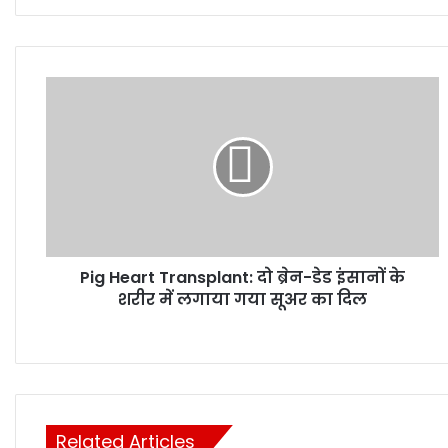
Pig
Heart
Transplant:
दो
ब्रेन-
डेड
इंसानों
के
शरीर
Pig Heart Transplant: दो ब्रेन-डेड इंसानों के
में
लगाया
शरीर में लगाया गया सूअर का दिल
गया
सूअर
का
दिल
Related Articles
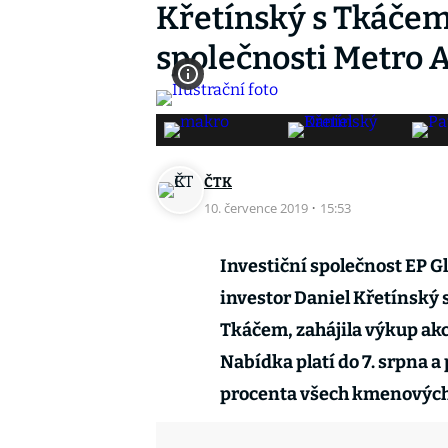
Křetínský s Tkáčem
společnosti Metro 
ČTK
10. července 2019
·
15:53
Investiční společnost EP G
investor Daniel Křetínský
Tkáčem, zahájila výkup ak
Nabídka platí do 7. srpna 
procenta všech kmenových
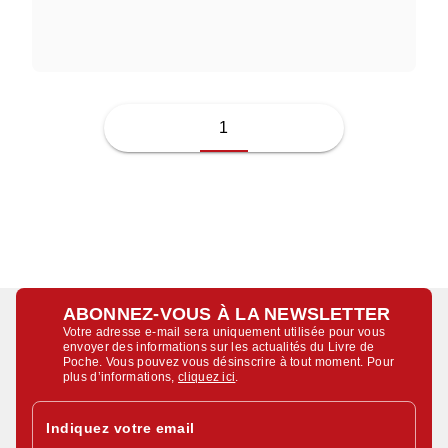
JUSSI ADLER-OLSEN
1
ABONNEZ-VOUS À LA NEWSLETTER
Votre adresse e-mail sera uniquement utilisée pour vous
envoyer des informations sur les actualités du Livre de
Poche. Vous pouvez vous désinscrire à tout moment. Pour
plus d’informations,
cliquez ici
.
Indiquez votre email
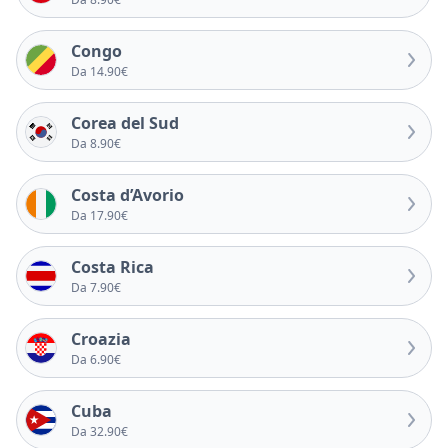
Congo
Da 14.90€
Corea del Sud
Da 8.90€
Costa d’Avorio
Da 17.90€
Costa Rica
Da 7.90€
Croazia
Da 6.90€
Cuba
Da 32.90€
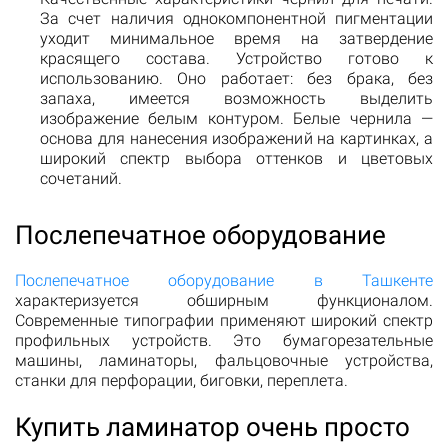
За счет наличия однокомпонентной пигментации
уходит минимальное время на затвердение
красящего состава. Устройство готово к
использованию. Оно работает: без брака, без
запаха, имеется возможность выделить
изображение белым контуром. Белые чернила —
основа для нанесения изображений на картинках, а
широкий спектр выбора оттенков и цветовых
сочетаний.
Послепечатное оборудование
Послепечатное оборудование в Ташкенте
характеризуется обширным функционалом.
Современные типографии применяют широкий спектр
профильных устройств. Это бумагорезательные
машины, ламинаторы, фальцовочные устройства,
станки для перфорации, биговки, переплета.
Купить ламинатор очень просто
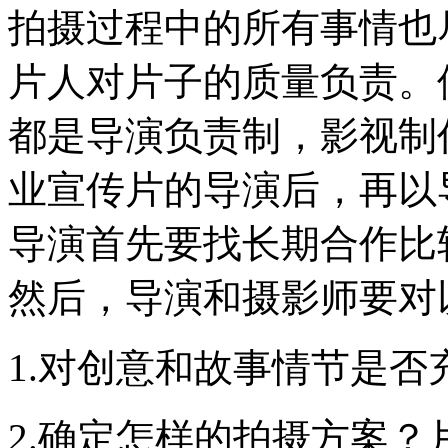
拍摄过程中的所有事情也
片人对片子的质量负责。
都是导演负责制，影视制
业宣传片的导演后，再以
导演首先要找长期合作比
然后，导演和摄影师要对
1.对创意和故事情节是否
2.确定怎样的拍摄方案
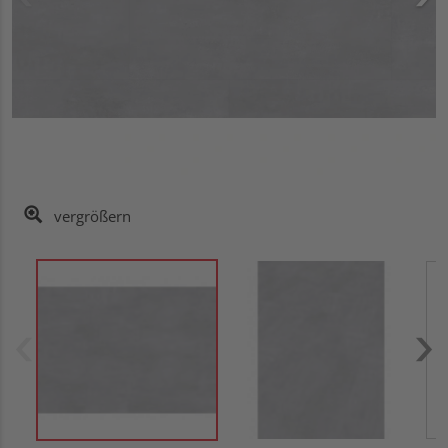
vergrößern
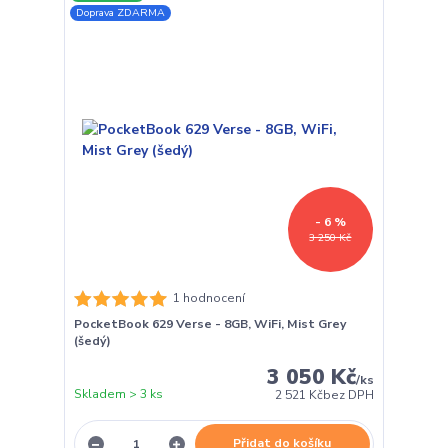
Doprava ZDARMA
- 6 %
3 250 Kč
1 hodnocení
PocketBook 629 Verse - 8GB, WiFi, Mist Grey
(šedý)
3 050 Kč
/
ks
Skladem > 3 ks
2 521 Kč
bez DPH
Přidat do košíku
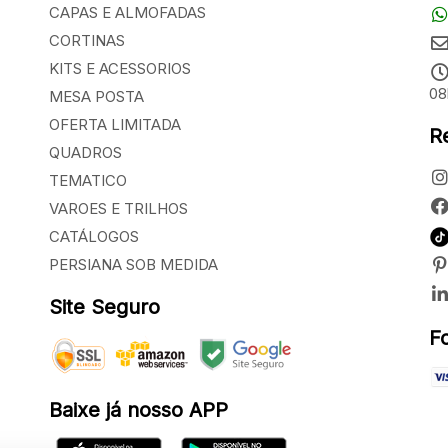
CAPAS E ALMOFADAS
CORTINAS
KITS E ACESSORIOS
08
MESA POSTA
OFERTA LIMITADA
R
QUADROS
TEMATICO
VAROES E TRILHOS
CATÁLOGOS
PERSIANA SOB MEDIDA
Site Seguro
F
Baixe já nosso APP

# Work required
Show each line in the records above that contains the word "широкий". Case counts.

# Output
широкий спектр выбора оттенков и цветовых
Современные типографии применяют широкий спектр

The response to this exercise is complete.